TASK DESCRIPTION
From the entries that follow, reproduce exactly and only the lines from the line with "the desert shrub at [20,337] | 675" to the line with "the desert shrub at [510,497] | 405", endpoints included.
Segment Start: INPUT FOR THIS TASK
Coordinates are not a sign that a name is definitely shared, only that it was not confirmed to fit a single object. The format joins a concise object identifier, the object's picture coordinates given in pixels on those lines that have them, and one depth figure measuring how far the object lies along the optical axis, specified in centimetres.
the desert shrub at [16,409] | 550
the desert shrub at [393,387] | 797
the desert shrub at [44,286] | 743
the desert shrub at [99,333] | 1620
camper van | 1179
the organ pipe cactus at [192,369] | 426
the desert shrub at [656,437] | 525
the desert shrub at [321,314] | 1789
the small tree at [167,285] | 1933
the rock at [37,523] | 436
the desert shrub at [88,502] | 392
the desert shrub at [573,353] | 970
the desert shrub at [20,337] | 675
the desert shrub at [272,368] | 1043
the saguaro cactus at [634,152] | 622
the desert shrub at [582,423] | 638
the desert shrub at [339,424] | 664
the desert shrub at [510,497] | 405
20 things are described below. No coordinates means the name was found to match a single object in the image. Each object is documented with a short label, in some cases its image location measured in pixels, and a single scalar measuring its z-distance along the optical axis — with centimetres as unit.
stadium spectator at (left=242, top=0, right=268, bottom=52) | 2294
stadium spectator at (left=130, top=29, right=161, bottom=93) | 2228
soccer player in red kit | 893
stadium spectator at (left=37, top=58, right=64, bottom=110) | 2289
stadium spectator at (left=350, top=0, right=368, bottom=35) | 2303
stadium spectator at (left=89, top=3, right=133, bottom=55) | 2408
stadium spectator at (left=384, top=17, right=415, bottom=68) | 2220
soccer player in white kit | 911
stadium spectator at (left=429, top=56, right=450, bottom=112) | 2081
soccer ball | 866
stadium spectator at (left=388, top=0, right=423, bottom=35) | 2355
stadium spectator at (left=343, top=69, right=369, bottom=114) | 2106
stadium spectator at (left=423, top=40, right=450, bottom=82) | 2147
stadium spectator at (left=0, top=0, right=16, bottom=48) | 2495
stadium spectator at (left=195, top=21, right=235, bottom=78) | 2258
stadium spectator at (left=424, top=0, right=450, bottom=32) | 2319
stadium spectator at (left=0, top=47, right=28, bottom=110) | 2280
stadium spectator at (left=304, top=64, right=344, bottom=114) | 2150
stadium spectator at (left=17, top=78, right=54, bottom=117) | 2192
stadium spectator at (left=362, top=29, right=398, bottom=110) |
Segment End: INPUT FOR THIS TASK
TASK RESPONSE
the desert shrub at [20,337] | 675
the desert shrub at [272,368] | 1043
the saguaro cactus at [634,152] | 622
the desert shrub at [582,423] | 638
the desert shrub at [339,424] | 664
the desert shrub at [510,497] | 405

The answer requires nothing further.